__EXERCISE REQUIREMENTS__.
From the entries below, extract every line that contains the string "fontColor" and copy each one in full.

__RECORDS FOR PROCESSING__.
# # #
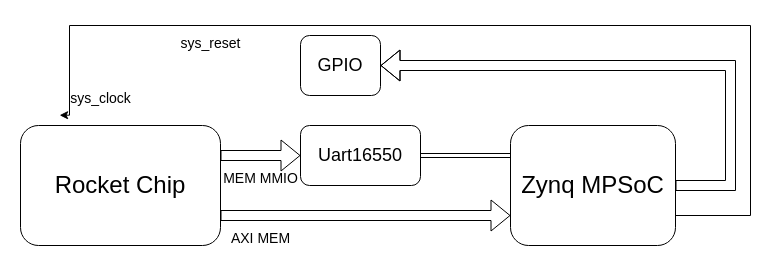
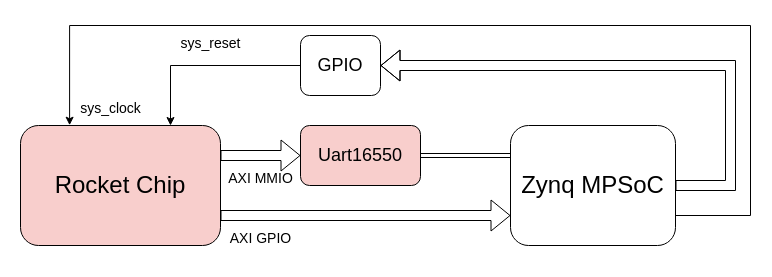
  <mxCell id="0" />
  <mxCell id="1" parent="0" />
- <mxCell id="2" value="&lt;font style=&quot;font-size: 24px;&quot;&gt;Rocket Chip&lt;/font&gt;" style="rounded=1;whiteSpace=wrap;html=1;labelBackgroundColor=none;" vertex="1" parent="1"><mxGeometry x="20" y="125" width="200" height="120" as="geometry" /></mxCell>
+ <mxCell id="2" value="&lt;font style=&quot;font-size: 24px;&quot;&gt;Rocket Chip&lt;/font&gt;" style="rounded=1;whiteSpace=wrap;html=1;labelBackgroundColor=none;fillColor=#f8cecc;" vertex="1" parent="1"><mxGeometry x="20" y="125" width="200" height="120" as="geometry" /></mxCell>
  <mxCell id="3" style="edgeStyle=orthogonalEdgeStyle;rounded=0;orthogonalLoop=1;jettySize=auto;html=1;exitX=1;exitY=0.75;exitDx=0;exitDy=0;entryX=0.091;entryY=0.993;entryDx=0;entryDy=0;entryPerimeter=0;" edge="1" parent="1" source="4" target="15"><mxGeometry relative="1" as="geometry"><Array as="points"><mxPoint x="750" y="215" /><mxPoint x="750" y="25" /><mxPoint x="69" y="25" /></Array></mxGeometry></mxCell>
  <mxCell id="4" value="&lt;font style=&quot;font-size: 24px;&quot;&gt;Zynq MPSoC&lt;/font&gt;" style="rounded=1;whiteSpace=wrap;html=1;labelBackgroundColor=none;" vertex="1" parent="1"><mxGeometry x="510" y="125" width="165" height="120" as="geometry" /></mxCell>
- <mxCell id="5" value="&lt;span style=&quot;font-weight: normal;&quot;&gt;&lt;font style=&quot;font-size: 14px;&quot;&gt;MEM MMIO&lt;/font&gt;&lt;/span&gt;" style="text;strokeColor=none;fillColor=none;html=1;fontSize=24;fontStyle=1;verticalAlign=middle;align=center;labelBackgroundColor=none;" vertex="1" parent="1"><mxGeometry x="210" y="155" width="100" height="40" as="geometry" /></mxCell>
- <mxCell id="6" value="&lt;font style=&quot;font-size: 18px;&quot;&gt;Uart16550&lt;/font&gt;" style="rounded=1;whiteSpace=wrap;html=1;labelBackgroundColor=none;" vertex="1" parent="1"><mxGeometry x="300" y="125" width="120" height="60" as="geometry" /></mxCell>
+ <mxCell id="5" value="&lt;span style=&quot;font-weight: normal;&quot;&gt;&lt;font style=&quot;font-size: 14px;&quot;&gt;AXI MMIO&lt;/font&gt;&lt;/span&gt;" style="text;strokeColor=none;fillColor=none;html=1;fontSize=24;fontStyle=1;verticalAlign=middle;align=center;labelBackgroundColor=none;" vertex="1" parent="1"><mxGeometry x="210" y="155" width="100" height="40" as="geometry" /></mxCell>
+ <mxCell id="6" value="&lt;font style=&quot;font-size: 18px;&quot;&gt;Uart16550&lt;/font&gt;" style="rounded=1;whiteSpace=wrap;html=1;labelBackgroundColor=none;fillColor=#f8cecc;" vertex="1" parent="1"><mxGeometry x="300" y="125" width="120" height="60" as="geometry" /></mxCell>
  <mxCell id="7" value="" style="shape=flexArrow;endArrow=classic;html=1;rounded=0;entryX=0;entryY=0.5;entryDx=0;entryDy=0;startSize=4;endSize=6;labelBackgroundColor=none;fontColor=default;" edge="1" parent="1" target="6"><mxGeometry width="50" height="50" relative="1" as="geometry"><mxPoint x="220" y="155" as="sourcePoint" /><mxPoint x="400" y="-5" as="targetPoint" /></mxGeometry></mxCell>
  <mxCell id="8" value="" style="shape=flexArrow;endArrow=classic;html=1;rounded=0;exitX=1;exitY=0.75;exitDx=0;exitDy=0;entryX=0;entryY=0.75;entryDx=0;entryDy=0;labelBackgroundColor=none;fontColor=default;" edge="1" parent="1" source="2" target="4"><mxGeometry width="50" height="50" relative="1" as="geometry"><mxPoint x="330" y="315" as="sourcePoint" /><mxPoint x="380" y="265" as="targetPoint" /></mxGeometry></mxCell>
  <mxCell id="9" value="" style="shape=link;endArrow=classic;startArrow=classic;html=1;rounded=0;entryX=0;entryY=0.25;entryDx=0;entryDy=0;exitX=1;exitY=0.5;exitDx=0;exitDy=0;targetPerimeterSpacing=0;labelBackgroundColor=none;fontColor=default;" edge="1" parent="1" source="6" target="4"><mxGeometry width="100" height="100" relative="1" as="geometry"><mxPoint x="300" y="315" as="sourcePoint" /><mxPoint x="400" y="215" as="targetPoint" /></mxGeometry></mxCell>
  <mxCell id="10" value="&lt;font style=&quot;font-size: 18px;&quot;&gt;GPIO&lt;/font&gt;" style="rounded=1;whiteSpace=wrap;html=1;labelBackgroundColor=none;" vertex="1" parent="1"><mxGeometry x="300" y="35" width="80" height="60" as="geometry" /></mxCell>
- <mxCell id="11" value="&lt;span style=&quot;font-weight: normal;&quot;&gt;&lt;font style=&quot;font-size: 14px;&quot;&gt;AXI MEM&lt;/font&gt;&lt;/span&gt;" style="text;strokeColor=none;fillColor=none;html=1;fontSize=24;fontStyle=1;verticalAlign=middle;align=center;labelBackgroundColor=none;" vertex="1" parent="1"><mxGeometry x="210" y="215" width="100" height="40" as="geometry" /></mxCell>
+ <mxCell id="11" value="&lt;span style=&quot;font-weight: normal;&quot;&gt;&lt;font style=&quot;font-size: 14px;&quot;&gt;AXI GPIO&lt;/font&gt;&lt;/span&gt;" style="text;strokeColor=none;fillColor=none;html=1;fontSize=24;fontStyle=1;verticalAlign=middle;align=center;labelBackgroundColor=none;" vertex="1" parent="1"><mxGeometry x="210" y="215" width="100" height="40" as="geometry" /></mxCell>
  <mxCell id="12" value="" style="shape=flexArrow;endArrow=classic;html=1;rounded=0;entryX=1;entryY=0.5;entryDx=0;entryDy=0;exitX=1;exitY=0.5;exitDx=0;exitDy=0;" edge="1" parent="1" source="4" target="10"><mxGeometry width="50" height="50" relative="1" as="geometry"><mxPoint x="330" y="155" as="sourcePoint" /><mxPoint x="380" y="105" as="targetPoint" /><Array as="points"><mxPoint x="730" y="185" /><mxPoint x="730" y="65" /></Array></mxGeometry></mxCell>
+ <mxCell id="13" value="" style="endArrow=classic;html=1;rounded=0;exitX=0;exitY=0.5;exitDx=0;exitDy=0;entryX=0.75;entryY=0;entryDx=0;entryDy=0;" edge="1" parent="1" source="10" target="2"><mxGeometry width="50" height="50" relative="1" as="geometry"><mxPoint x="330" y="155" as="sourcePoint" /><mxPoint x="380" y="105" as="targetPoint" /><Array as="points"><mxPoint x="170" y="65" /></Array></mxGeometry></mxCell>
  <mxCell id="14" value="&lt;span style=&quot;font-weight: normal;&quot;&gt;&lt;font style=&quot;font-size: 14px;&quot;&gt;sys_reset&lt;/font&gt;&lt;/span&gt;" style="text;strokeColor=none;fillColor=none;html=1;fontSize=24;fontStyle=1;verticalAlign=middle;align=center;labelBackgroundColor=none;" vertex="1" parent="1"><mxGeometry x="160" y="20" width="100" height="40" as="geometry" /></mxCell>
- <mxCell id="15" value="&lt;span style=&quot;font-weight: normal;&quot;&gt;&lt;font style=&quot;font-size: 14px;&quot;&gt;sys_clock&lt;/font&gt;&lt;/span&gt;" style="text;strokeColor=none;fillColor=none;html=1;fontSize=24;fontStyle=1;verticalAlign=middle;align=center;labelBackgroundColor=none;" vertex="1" parent="1"><mxGeometry x="50" y="75" width="100" height="40" as="geometry" /></mxCell>
+ <mxCell id="15" value="&lt;span style=&quot;font-weight: normal;&quot;&gt;&lt;font style=&quot;font-size: 14px;&quot;&gt;sys_clock&lt;/font&gt;&lt;/span&gt;" style="text;strokeColor=none;fillColor=none;html=1;fontSize=24;fontStyle=1;verticalAlign=middle;align=center;labelBackgroundColor=none;" vertex="1" parent="1"><mxGeometry x="60" width="100" height="40" as="geometry" y="85" /></mxCell>
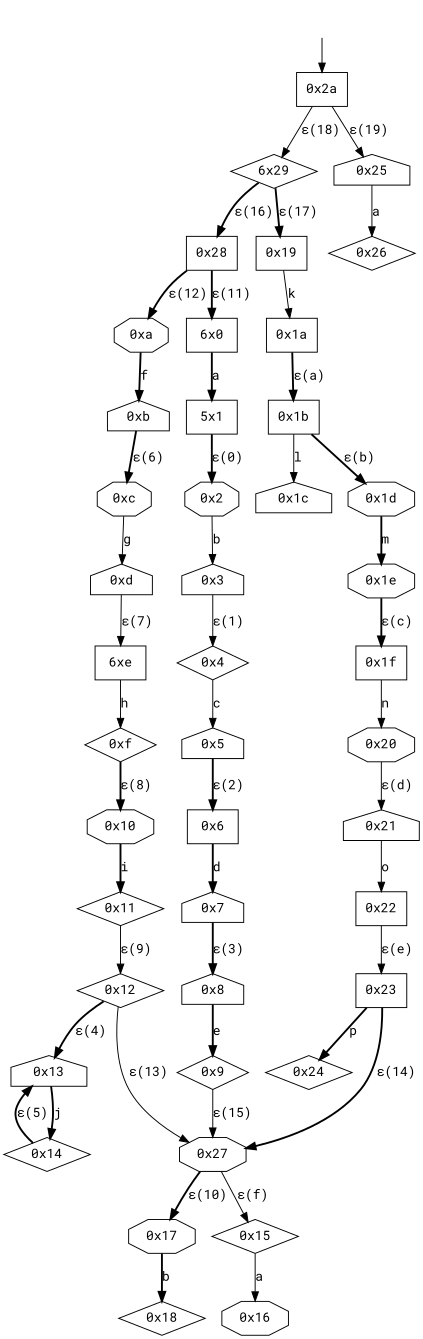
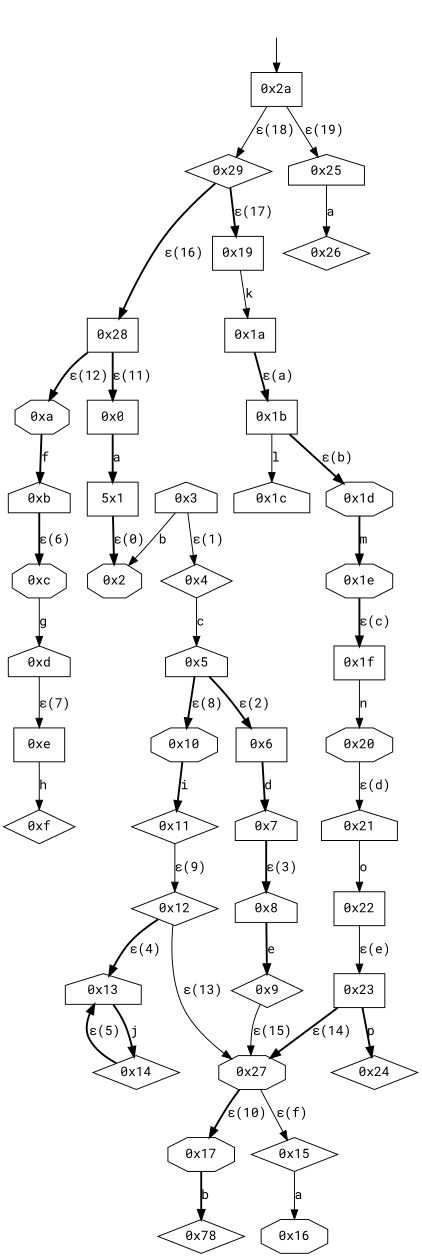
# # #
__ANSWER TO THIS EXERCISE__.
  <mxCell id="7" value="" style="shape=flexArrow;endArrow=classic;html=1;rounded=0;entryX=0;entryY=0.5;entryDx=0;entryDy=0;startSize=4;endSize=6;labelBackgroundColor=none;fontColor=default;" edge="1" parent="1" target="6"><mxGeometry width="50" height="50" relative="1" as="geometry"><mxPoint x="220" y="155" as="sourcePoint" /><mxPoint x="400" y="-5" as="targetPoint" /></mxGeometry></mxCell>
  <mxCell id="8" value="" style="shape=flexArrow;endArrow=classic;html=1;rounded=0;exitX=1;exitY=0.75;exitDx=0;exitDy=0;entryX=0;entryY=0.75;entryDx=0;entryDy=0;labelBackgroundColor=none;fontColor=default;" edge="1" parent="1" source="2" target="4"><mxGeometry width="50" height="50" relative="1" as="geometry"><mxPoint x="330" y="315" as="sourcePoint" /><mxPoint x="380" y="265" as="targetPoint" /></mxGeometry></mxCell>
  <mxCell id="9" value="" style="shape=link;endArrow=classic;startArrow=classic;html=1;rounded=0;entryX=0;entryY=0.25;entryDx=0;entryDy=0;exitX=1;exitY=0.5;exitDx=0;exitDy=0;targetPerimeterSpacing=0;labelBackgroundColor=none;fontColor=default;" edge="1" parent="1" source="6" target="4"><mxGeometry width="100" height="100" relative="1" as="geometry"><mxPoint x="300" y="315" as="sourcePoint" /><mxPoint x="400" y="215" as="targetPoint" /></mxGeometry></mxCell>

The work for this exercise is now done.